Sunday, July 12, 2015

Sista Bessie



Sista Bessie

© Hazel Campbell 2105



 ( This is exactly how the sister presented herself. She liked to laugh at her adventures.)


Jamaica has the most 'churches' per square mile of any country in the world. (Source: Guinness Book of World Records) Lots of churches. Lots of preacher men. Lots of followers, mostly women.
Sista Bessie was one of the followers. She was a card. A real joker card. If she got a lift to the crossroads after church, she would keep the passengers in the car laughing so much it was almost sinful. Mostly she talked about her exploits as a roving preacher woman. Her assigned role was 'street warrior'. She preached at crowded bus stops in the densely populated areas of the city, and woe be unto any lurking pickpockets hanging around. Her nose could smell them out like rats and if they gave her any lip, she would use her 'sword' to slap them. Her Bible-sword was large, thick and could give a good clout. A youth slapped by a Bible is hardly likely to carry out his plan to rob, sometimes at knifepoint. Her targets would slink away cursing (under their breaths). For Sister Bessie could call down fire and brimstone on them, she would plead the blood of Jesus against them and although many didn’t exactly know what that meant, it didn't sound like something they wanted to experience.
Regular commuters welcomed her presence and put up with her preaching and even humoured her by listening and nodding and murmuring amen and singing a chorus or two with her.
When the transvestites, who travelled in groups of four or five, exaggerating their eccentricities to annoy or disgust the people at the bus stops – when they saw Sista Bessie they tiptoed past on the other side of the road, hoping she wouldn’t get on their case, for her voice was loud and authoritative and self-righteous and shaming and always spoiled their fun.
And she was only five feet tall.

So, when a new hustler at the bus stop saw this tiny woman carrying the big bible, he ignored her.
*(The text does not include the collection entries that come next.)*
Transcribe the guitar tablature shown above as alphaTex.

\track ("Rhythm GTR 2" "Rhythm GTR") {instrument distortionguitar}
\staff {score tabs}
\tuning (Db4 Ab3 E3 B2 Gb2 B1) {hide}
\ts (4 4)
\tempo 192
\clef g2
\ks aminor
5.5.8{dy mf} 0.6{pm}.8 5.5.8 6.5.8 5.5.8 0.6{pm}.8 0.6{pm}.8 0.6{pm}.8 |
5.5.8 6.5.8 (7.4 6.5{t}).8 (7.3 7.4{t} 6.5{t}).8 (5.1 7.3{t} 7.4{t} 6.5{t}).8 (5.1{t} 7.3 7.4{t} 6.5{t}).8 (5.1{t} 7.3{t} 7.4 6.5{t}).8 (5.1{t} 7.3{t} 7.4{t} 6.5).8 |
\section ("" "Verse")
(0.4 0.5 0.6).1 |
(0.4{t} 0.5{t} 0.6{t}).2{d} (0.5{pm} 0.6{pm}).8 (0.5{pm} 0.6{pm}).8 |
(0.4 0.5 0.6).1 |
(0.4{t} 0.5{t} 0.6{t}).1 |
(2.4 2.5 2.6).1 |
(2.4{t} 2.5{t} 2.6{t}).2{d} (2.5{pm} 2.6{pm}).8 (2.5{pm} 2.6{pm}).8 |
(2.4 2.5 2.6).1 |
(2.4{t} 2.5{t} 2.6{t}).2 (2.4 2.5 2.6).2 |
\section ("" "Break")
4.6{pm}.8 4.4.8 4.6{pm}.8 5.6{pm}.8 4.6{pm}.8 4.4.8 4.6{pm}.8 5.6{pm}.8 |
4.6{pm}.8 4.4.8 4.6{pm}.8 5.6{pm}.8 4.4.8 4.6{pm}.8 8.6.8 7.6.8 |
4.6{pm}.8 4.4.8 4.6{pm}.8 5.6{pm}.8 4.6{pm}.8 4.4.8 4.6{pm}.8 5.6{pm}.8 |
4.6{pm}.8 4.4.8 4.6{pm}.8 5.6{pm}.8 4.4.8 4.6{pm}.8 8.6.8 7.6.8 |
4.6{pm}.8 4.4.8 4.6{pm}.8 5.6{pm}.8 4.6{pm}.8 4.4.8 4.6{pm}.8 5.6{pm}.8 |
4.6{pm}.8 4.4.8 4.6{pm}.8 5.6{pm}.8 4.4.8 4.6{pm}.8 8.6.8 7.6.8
Nobody had warned him about Sista Bessie. Clive had no affiliations to any criminal group. He was just a disgruntled youth, out of work too long, and desperate to feel some money in his hands. He was passing Sista Bessie's bus stop and seeing the people, all of whom looked well fed and prosperous, a sudden wave of anger overtook him. He didn’t stop to lurk and stalk a victim. He just walked up to the nearest buxom woman and grabbed her purse.
The cries of "Tief! Thief" scattered the crowd except for a tiny woman who put out her foot and tripped Clive. He jumped up, pulled out his knife, flicked it and lunged at this audacious woman who held up a book to shield herself from his assault. The knife plunged into the book and Clive watched in shock as the blade broke off and fell to the ground leaving the handle in his hand. Only then did he see the words Holy Bible on the book Sista Bessie was still holding up. There wasn't even a scratch on it.
Clive threw away the purse. Clive fled. The people cheered while Sista Bessie did a kind of victory dance as she sang 'No weapons formed against me shall prosper. Halleluyah!'
***************
There was a tent church near to where Clive lived. When the gospel music started that night, it seemed to pull him towards it. He crept into the meeting and sat in the semi-darkness in the back, which was empty. He hoped nobody would notice him. He didn't  know why he was there. He didn’t even see her until she was standing right before him singing and holding out her hand to lead him forward  - a tiny little lady not more than five feet tall. Sista Bessie was a regular visitor at the tent meetings on Sunday nights.